No pictures belong in the copy. Retype exactly, and only, the stretch of lines below from the one with "करियर की बात" through the one with "FINN WOLFHARD 「TUNNELS」".
---------------
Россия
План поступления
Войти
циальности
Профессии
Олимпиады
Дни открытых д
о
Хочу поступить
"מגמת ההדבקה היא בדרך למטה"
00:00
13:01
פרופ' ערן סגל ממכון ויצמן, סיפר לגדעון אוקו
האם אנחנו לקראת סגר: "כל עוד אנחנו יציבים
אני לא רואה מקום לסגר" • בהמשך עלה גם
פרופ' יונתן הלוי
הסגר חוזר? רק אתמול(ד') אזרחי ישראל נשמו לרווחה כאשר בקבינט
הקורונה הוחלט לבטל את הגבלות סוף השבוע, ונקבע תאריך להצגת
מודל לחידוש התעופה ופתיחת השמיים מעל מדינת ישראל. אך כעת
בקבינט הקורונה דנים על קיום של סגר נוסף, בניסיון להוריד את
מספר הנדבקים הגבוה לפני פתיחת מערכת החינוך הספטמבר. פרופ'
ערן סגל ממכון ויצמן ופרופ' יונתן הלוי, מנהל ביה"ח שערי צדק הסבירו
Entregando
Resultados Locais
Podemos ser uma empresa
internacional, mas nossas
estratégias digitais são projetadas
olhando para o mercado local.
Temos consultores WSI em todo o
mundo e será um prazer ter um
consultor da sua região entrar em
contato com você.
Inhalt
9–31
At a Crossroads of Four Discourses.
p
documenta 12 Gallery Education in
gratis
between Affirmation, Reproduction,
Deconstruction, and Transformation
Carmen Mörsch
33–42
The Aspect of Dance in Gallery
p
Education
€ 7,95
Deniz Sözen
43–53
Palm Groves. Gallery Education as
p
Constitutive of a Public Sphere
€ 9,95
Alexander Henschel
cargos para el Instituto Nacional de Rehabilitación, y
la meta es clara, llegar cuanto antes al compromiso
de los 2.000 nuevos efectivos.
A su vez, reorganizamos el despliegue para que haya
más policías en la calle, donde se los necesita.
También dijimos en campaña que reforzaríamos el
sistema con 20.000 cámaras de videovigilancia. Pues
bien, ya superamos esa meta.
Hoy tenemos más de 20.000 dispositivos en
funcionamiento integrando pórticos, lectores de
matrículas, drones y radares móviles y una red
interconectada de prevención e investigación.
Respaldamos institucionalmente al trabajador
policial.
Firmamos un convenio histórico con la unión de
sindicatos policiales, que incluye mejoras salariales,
---------------
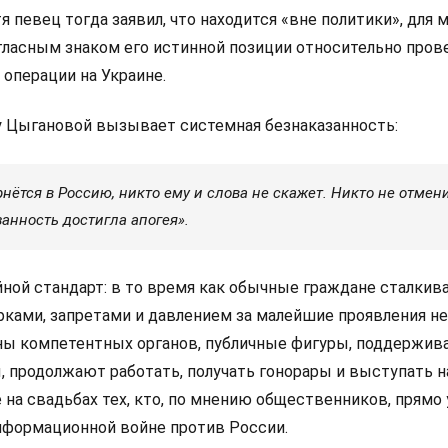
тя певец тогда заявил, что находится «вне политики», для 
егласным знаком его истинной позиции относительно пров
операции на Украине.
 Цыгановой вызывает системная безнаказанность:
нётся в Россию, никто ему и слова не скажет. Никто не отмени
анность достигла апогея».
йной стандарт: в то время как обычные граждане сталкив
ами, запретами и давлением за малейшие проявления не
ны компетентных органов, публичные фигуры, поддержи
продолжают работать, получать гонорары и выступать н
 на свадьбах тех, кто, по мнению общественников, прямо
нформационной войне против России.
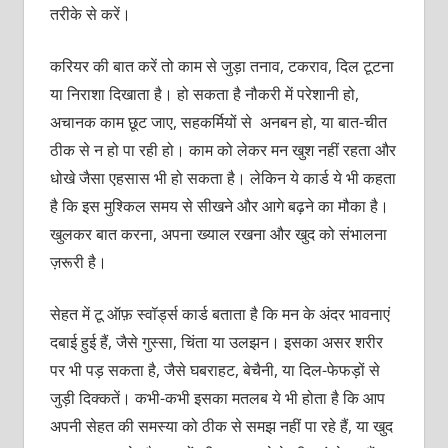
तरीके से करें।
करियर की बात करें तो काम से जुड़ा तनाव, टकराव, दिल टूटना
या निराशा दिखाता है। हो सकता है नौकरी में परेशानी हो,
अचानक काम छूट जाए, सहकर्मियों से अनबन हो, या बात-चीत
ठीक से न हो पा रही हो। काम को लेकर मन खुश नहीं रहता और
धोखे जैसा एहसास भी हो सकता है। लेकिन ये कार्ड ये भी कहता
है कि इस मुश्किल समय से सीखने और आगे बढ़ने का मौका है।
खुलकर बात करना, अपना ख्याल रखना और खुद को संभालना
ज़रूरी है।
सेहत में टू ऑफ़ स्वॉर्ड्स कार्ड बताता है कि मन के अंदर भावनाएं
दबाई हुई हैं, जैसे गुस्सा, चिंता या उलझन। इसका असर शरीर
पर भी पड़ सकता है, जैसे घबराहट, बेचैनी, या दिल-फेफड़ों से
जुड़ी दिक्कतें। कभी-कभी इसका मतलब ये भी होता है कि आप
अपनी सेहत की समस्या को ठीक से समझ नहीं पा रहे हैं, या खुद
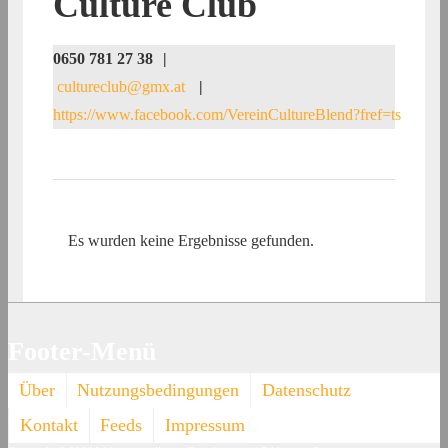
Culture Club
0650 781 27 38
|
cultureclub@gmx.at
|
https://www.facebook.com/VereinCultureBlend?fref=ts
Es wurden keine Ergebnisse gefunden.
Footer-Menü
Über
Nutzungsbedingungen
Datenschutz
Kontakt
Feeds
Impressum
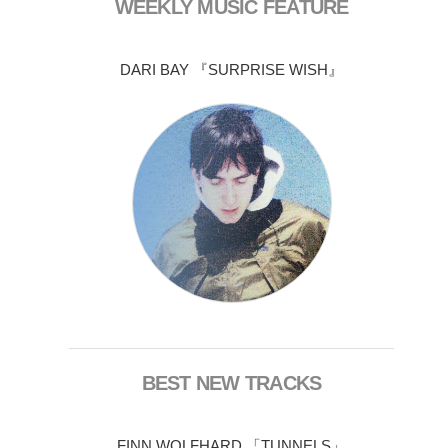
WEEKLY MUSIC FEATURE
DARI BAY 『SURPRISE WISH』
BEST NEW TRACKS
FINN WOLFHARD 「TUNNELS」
---------------
* [Exercise solution]:
करियर की बात करें तो काम से जुड़ा तनाव, टकराव, दिल टूटना
या निराशा दिखाता है। हो सकता है नौकरी में परेशानी हो,
अचानक काम छूट जाए, सहकर्मियों से अनबन हो, या बात-चीत
ठीक से न हो पा रही हो। काम को लेकर मन खुश नहीं रहता और
धोखे जैसा एहसास भी हो सकता है। लेकिन ये कार्ड ये भी कहता
है कि इस मुश्किल समय से सीखने और आगे बढ़ने का मौका है।
खुलकर बात करना, अपना ख्याल रखना और खुद को संभालना
ज़रूरी है।
सेहत में टू ऑफ़ स्वॉर्ड्स कार्ड बताता है कि मन के अंदर भावनाएं
दबाई हुई हैं, जैसे गुस्सा, चिंता या उलझन। इसका असर शरीर
पर भी पड़ सकता है, जैसे घबराहट, बेचैनी, या दिल-फेफड़ों से
जुड़ी दिक्कतें। कभी-कभी इसका मतलब ये भी होता है कि आप
अपनी सेहत की समस्या को ठीक से समझ नहीं पा रहे हैं, या खुद
Culture Club
0650 781 27 38
|
cultureclub@gmx.at
|
https://www.facebook.com/VereinCultureBlend?fref=ts
Es wurden keine Ergebnisse gefunden.
Footer-Menü
Über
Nutzungsbedingungen
Datenschutz
Kontakt
Feeds
Impressum
WEEKLY MUSIC FEATURE
DARI BAY 『SURPRISE WISH』
BEST NEW TRACKS
FINN WOLFHARD 「TUNNELS」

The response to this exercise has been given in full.